Publicado: 22 de Enero de 2021
"Todas las familias felices se parecen unas a otras, pero cada familia infeliz lo es a su modo". Así arrancaba Tolstoi con su obra Anna Karenina. Desde que la leí hace muchos años, me fascinó la magnitud de lo sugerente de estas pocas palabras.
Efectivamente, cuando mostramos una foto de nuestra feliz familia, la imagen no tiene gran interés, es una más del montón. Pero si podemos hablar en profundidad de nuestra familia y nombrar aquello que las fotos felices no recogen, la diferencia entre ambas realidades despliega ante nuestros ojos sus rasgos únicos.
De estas diferencias nos cuesta hablar. Por eso, cuando en terapia empezamos a exponer las infelicidades características de nuestra familia, es frecuente sentir que, de alguna manera, cometemos una traición, como si desveláramos una imagen deformada y atroz de algo tan querido.
Y es que las diferencias asustan. Lo propio, lo que a cada persona conforma en su subjetividad, da miedo. En numerosas ocasiones, cuando pregunto algo a un paciente, aparecen respuestas similares a estas: "pues lo normal", "como la mayoría", "como todo el mundo”...

DATOS PROPORCIONADOS:
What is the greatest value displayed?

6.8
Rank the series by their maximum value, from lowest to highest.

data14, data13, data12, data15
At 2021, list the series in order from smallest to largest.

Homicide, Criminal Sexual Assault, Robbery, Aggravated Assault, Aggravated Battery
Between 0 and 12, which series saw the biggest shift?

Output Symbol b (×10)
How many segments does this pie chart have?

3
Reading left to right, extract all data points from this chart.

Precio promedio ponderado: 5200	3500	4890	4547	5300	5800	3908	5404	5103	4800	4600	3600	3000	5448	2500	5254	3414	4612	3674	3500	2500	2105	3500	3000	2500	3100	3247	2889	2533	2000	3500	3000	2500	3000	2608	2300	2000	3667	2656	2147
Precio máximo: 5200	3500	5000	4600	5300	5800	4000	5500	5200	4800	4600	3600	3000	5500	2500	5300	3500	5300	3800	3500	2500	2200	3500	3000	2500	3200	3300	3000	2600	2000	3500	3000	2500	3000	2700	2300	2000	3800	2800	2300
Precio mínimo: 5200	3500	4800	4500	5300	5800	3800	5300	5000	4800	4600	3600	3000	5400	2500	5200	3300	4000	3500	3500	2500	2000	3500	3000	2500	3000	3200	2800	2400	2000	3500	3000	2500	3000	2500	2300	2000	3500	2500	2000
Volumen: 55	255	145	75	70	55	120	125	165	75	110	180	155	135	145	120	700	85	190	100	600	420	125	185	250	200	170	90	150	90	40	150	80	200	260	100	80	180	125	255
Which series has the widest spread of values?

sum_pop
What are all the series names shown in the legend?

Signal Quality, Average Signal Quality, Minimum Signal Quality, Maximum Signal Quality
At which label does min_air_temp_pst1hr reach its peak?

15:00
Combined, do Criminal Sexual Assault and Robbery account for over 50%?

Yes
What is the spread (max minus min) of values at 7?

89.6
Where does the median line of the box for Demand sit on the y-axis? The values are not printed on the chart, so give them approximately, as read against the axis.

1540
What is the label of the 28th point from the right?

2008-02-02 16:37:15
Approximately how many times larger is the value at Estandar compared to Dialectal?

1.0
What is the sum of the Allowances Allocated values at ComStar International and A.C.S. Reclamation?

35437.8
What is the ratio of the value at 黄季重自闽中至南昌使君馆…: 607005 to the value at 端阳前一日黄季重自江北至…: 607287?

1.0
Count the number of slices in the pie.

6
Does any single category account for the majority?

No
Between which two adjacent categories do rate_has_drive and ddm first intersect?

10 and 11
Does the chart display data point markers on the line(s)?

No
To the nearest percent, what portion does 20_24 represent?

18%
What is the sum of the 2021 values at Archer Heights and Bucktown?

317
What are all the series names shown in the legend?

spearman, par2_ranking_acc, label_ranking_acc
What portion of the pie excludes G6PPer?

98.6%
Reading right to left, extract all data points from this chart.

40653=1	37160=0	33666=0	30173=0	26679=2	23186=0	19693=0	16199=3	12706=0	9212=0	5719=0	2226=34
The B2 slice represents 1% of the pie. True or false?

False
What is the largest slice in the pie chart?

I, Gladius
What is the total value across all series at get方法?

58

PROBLEMAS Y TAREAS:
[A] Reproduce un fragmento del texto extraído: empieza en las palabras que contienen "Publicado: 22 de" y termina después de "estas pocas palabras.".
[B] ¿Qué respuestas de pacientes, citadas entre comillas, recoge el texto extraído? Enuméralas todas.

RESPUESTAS POR TAREA:
[A]
Publicado: 22 de Enero de 2021
"Todas las familias felices se parecen unas a otras, pero cada familia infeliz lo es a su modo". Así arrancaba Tolstoi con su obra Anna Karenina. Desde que la leí hace muchos años, me fascinó la magnitud de lo sugerente de estas pocas palabras.

[B]
- "pues lo normal"
- "como la mayoría"
- "como todo el mundo"